Data records
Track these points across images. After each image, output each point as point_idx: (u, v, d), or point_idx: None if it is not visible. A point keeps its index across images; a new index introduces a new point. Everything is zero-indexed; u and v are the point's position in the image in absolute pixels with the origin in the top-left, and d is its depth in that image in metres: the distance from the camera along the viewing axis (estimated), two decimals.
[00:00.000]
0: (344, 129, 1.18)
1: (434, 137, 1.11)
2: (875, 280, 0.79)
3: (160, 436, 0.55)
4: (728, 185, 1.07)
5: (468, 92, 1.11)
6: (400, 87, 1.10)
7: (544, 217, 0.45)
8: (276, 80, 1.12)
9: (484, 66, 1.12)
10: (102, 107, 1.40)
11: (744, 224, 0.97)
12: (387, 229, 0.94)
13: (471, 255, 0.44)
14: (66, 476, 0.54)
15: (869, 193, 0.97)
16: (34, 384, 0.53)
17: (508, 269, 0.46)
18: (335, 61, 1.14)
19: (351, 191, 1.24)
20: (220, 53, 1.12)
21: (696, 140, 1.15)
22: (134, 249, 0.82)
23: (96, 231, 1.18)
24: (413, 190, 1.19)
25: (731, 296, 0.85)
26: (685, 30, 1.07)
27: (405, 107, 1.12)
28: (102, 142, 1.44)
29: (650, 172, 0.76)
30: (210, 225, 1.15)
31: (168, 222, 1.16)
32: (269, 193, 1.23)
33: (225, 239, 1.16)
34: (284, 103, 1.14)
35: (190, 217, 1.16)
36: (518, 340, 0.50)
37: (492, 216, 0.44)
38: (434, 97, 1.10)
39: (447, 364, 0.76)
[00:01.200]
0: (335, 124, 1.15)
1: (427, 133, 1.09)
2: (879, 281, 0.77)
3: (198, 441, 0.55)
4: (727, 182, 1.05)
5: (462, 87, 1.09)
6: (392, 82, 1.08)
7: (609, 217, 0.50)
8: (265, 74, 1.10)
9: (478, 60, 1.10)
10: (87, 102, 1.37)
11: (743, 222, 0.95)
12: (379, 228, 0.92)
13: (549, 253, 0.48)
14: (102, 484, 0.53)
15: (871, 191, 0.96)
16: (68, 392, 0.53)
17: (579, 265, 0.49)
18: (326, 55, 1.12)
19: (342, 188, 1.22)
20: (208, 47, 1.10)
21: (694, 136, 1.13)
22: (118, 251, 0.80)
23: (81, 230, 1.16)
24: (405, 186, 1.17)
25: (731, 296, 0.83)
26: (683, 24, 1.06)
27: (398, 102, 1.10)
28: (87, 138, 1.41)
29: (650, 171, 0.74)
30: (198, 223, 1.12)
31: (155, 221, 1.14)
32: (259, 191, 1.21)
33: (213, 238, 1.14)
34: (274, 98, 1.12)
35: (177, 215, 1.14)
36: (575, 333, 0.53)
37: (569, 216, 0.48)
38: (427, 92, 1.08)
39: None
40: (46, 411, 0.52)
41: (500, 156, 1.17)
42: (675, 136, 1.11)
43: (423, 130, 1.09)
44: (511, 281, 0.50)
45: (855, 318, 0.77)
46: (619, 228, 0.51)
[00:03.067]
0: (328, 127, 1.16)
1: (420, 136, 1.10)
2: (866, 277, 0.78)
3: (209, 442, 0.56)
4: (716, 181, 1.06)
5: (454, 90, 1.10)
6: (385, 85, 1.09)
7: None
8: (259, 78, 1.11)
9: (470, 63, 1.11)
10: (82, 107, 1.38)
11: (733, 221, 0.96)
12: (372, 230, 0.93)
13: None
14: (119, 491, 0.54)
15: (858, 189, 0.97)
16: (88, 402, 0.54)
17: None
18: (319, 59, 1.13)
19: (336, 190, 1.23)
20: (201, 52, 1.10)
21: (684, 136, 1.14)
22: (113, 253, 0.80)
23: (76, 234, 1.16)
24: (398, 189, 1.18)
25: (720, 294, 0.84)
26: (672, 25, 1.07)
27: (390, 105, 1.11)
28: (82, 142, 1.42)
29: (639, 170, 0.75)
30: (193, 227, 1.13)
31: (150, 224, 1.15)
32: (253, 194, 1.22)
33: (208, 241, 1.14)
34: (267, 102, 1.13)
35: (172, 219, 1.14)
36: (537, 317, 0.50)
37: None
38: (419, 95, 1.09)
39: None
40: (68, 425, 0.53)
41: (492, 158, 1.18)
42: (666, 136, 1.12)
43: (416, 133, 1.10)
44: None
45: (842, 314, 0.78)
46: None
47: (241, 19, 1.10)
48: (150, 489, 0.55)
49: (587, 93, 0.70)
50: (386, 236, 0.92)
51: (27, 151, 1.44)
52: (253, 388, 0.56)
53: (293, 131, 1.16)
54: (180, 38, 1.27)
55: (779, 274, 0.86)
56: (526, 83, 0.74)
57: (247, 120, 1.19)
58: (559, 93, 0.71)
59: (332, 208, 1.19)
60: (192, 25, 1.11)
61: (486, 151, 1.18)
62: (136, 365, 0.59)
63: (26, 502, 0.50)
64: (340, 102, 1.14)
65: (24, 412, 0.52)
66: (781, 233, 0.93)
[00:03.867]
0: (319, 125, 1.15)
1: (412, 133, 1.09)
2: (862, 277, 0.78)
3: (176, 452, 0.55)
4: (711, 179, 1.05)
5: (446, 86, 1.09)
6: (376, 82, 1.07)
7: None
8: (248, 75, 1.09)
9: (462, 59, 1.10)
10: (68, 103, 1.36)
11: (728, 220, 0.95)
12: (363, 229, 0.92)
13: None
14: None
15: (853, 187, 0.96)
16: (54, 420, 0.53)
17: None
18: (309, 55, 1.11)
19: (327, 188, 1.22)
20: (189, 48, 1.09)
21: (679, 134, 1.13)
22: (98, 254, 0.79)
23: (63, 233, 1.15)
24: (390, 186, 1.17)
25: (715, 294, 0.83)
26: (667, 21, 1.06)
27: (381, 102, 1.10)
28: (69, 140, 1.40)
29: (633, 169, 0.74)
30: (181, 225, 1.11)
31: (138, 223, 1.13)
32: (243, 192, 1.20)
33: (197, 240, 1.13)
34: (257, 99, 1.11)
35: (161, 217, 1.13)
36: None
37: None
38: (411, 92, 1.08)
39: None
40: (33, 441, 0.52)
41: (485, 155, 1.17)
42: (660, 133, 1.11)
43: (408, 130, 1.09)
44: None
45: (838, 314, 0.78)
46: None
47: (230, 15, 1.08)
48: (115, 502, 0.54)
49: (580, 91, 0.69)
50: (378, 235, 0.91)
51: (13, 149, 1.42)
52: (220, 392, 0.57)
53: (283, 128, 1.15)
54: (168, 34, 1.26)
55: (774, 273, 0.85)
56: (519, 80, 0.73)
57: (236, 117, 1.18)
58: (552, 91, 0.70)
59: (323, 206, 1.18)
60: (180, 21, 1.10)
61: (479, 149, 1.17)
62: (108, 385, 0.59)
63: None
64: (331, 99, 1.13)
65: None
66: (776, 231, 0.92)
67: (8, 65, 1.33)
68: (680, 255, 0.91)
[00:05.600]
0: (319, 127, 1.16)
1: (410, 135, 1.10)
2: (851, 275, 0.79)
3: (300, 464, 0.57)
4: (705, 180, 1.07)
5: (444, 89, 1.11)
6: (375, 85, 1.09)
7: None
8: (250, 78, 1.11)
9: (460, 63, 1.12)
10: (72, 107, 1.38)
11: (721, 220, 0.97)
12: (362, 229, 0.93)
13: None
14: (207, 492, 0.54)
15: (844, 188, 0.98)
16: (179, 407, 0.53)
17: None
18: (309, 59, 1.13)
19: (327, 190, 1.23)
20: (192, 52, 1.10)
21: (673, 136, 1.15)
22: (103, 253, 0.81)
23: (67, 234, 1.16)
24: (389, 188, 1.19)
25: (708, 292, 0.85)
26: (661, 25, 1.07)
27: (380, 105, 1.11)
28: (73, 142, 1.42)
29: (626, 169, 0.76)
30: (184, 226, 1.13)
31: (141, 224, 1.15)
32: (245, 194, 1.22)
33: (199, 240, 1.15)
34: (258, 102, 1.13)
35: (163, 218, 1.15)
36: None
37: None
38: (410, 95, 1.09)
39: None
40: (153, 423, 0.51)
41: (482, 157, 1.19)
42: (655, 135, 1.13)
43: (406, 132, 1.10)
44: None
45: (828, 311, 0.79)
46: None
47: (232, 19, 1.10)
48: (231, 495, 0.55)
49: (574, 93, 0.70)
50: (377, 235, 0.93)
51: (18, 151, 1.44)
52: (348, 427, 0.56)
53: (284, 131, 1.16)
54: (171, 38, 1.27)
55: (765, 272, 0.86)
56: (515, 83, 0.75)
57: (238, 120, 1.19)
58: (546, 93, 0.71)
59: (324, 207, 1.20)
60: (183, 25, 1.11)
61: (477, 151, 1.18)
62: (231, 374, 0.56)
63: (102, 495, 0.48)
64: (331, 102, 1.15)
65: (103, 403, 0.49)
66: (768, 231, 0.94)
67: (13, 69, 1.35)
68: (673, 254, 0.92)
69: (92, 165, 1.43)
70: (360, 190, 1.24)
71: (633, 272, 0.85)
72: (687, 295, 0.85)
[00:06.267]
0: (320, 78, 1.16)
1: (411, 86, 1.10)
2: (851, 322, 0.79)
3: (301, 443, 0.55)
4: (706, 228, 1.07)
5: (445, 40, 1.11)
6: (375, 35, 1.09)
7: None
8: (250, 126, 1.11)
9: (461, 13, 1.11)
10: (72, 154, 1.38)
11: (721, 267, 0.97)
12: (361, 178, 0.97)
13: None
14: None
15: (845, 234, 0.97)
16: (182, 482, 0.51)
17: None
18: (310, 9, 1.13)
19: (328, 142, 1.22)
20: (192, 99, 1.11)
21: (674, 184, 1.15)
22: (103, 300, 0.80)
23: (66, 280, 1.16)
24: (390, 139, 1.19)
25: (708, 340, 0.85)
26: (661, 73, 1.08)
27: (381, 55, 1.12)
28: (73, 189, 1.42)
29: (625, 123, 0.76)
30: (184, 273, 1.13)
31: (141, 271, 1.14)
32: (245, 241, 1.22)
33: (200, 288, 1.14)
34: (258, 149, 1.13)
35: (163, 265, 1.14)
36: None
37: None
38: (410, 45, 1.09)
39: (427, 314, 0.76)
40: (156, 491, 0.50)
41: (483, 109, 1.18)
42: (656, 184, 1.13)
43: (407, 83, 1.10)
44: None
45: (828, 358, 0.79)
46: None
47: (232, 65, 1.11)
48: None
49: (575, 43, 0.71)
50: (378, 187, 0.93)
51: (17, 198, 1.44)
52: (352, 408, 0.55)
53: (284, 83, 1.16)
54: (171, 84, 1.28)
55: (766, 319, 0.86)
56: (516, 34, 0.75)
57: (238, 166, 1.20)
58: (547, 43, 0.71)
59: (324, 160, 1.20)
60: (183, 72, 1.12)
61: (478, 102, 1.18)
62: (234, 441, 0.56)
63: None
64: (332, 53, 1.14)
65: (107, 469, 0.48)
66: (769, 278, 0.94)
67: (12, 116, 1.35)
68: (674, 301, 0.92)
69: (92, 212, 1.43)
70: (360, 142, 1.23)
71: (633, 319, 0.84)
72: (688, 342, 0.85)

■ **WORK INSTRUCTIONS**
In the entries above, the lines between the one holding "43: (423, 130, 1.09)" and the one holding "66: (781, 233, 0.93)", inclusive, are to be printed exactly as written, and those alone.

■ **FINAL ANSWER**
43: (423, 130, 1.09)
44: (511, 281, 0.50)
45: (855, 318, 0.77)
46: (619, 228, 0.51)
[00:03.067]
0: (328, 127, 1.16)
1: (420, 136, 1.10)
2: (866, 277, 0.78)
3: (209, 442, 0.56)
4: (716, 181, 1.06)
5: (454, 90, 1.10)
6: (385, 85, 1.09)
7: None
8: (259, 78, 1.11)
9: (470, 63, 1.11)
10: (82, 107, 1.38)
11: (733, 221, 0.96)
12: (372, 230, 0.93)
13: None
14: (119, 491, 0.54)
15: (858, 189, 0.97)
16: (88, 402, 0.54)
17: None
18: (319, 59, 1.13)
19: (336, 190, 1.23)
20: (201, 52, 1.10)
21: (684, 136, 1.14)
22: (113, 253, 0.80)
23: (76, 234, 1.16)
24: (398, 189, 1.18)
25: (720, 294, 0.84)
26: (672, 25, 1.07)
27: (390, 105, 1.11)
28: (82, 142, 1.42)
29: (639, 170, 0.75)
30: (193, 227, 1.13)
31: (150, 224, 1.15)
32: (253, 194, 1.22)
33: (208, 241, 1.14)
34: (267, 102, 1.13)
35: (172, 219, 1.14)
36: (537, 317, 0.50)
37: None
38: (419, 95, 1.09)
39: None
40: (68, 425, 0.53)
41: (492, 158, 1.18)
42: (666, 136, 1.12)
43: (416, 133, 1.10)
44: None
45: (842, 314, 0.78)
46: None
47: (241, 19, 1.10)
48: (150, 489, 0.55)
49: (587, 93, 0.70)
50: (386, 236, 0.92)
51: (27, 151, 1.44)
52: (253, 388, 0.56)
53: (293, 131, 1.16)
54: (180, 38, 1.27)
55: (779, 274, 0.86)
56: (526, 83, 0.74)
57: (247, 120, 1.19)
58: (559, 93, 0.71)
59: (332, 208, 1.19)
60: (192, 25, 1.11)
61: (486, 151, 1.18)
62: (136, 365, 0.59)
63: (26, 502, 0.50)
64: (340, 102, 1.14)
65: (24, 412, 0.52)
66: (781, 233, 0.93)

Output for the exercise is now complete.